==== EXCERPTED TEXT

In a snap of the fingers, I was no longer looking at feuding siblings but, instead, two of the most popular and financially successful comedy actors of the past 25 years — that’s a fact, jack — with zero Oscar nominations and undervalued critical respect between them. They were now middle-aged men, rolling around on a nondescript lawn emphatically trying to hurt each other, almost in a fuel of pent-up rage. Though Stiller had a small role in Happy Gilmore back in the day, this tete a tete was a first. It was hilarious. Riveting. And one of the many reasons why their sophisticated tart family comedy has unexpected verve.

========

*EXPLORE THE MATERIAL:*
1. Pull out the passage of the review excerpt starting at "In a snap of" and ending at "has unexpected verve.", copying it word for word.
2. Decide whether each statement agrees with the review excerpt, answering yes or no and quoting the words that settle it: (a) Stiller had a small role in Happy Gilmore. (b) The two actors have several Oscar nominations between them. (c) The two men were rolling around on a nondescript lawn.
The material after the review excerpt comes from a separate source.

==== DATA EXTRACT

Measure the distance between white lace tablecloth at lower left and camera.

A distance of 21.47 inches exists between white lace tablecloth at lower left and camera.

========

*RESPONSES:*
1.
In a snap of the fingers, I was no longer looking at feuding siblings but, instead, two of the most popular and financially successful comedy actors of the past 25 years — that’s a fact, jack — with zero Oscar nominations and undervalued critical respect between them. They were now middle-aged men, rolling around on a nondescript lawn emphatically trying to hurt each other, almost in a fuel of pent-up rage. Though Stiller had a small role in Happy Gilmore back in the day, this tete a tete was a first. It was hilarious. Riveting. And one of the many reasons why their sophisticated tart family comedy has unexpected verve.

2.
(a) Yes: "Though Stiller had a small role in Happy Gilmore back in the day"
(b) No: "with zero Oscar nominations and undervalued critical respect between them"
(c) Yes: "rolling around on a nondescript lawn emphatically trying to hurt each other"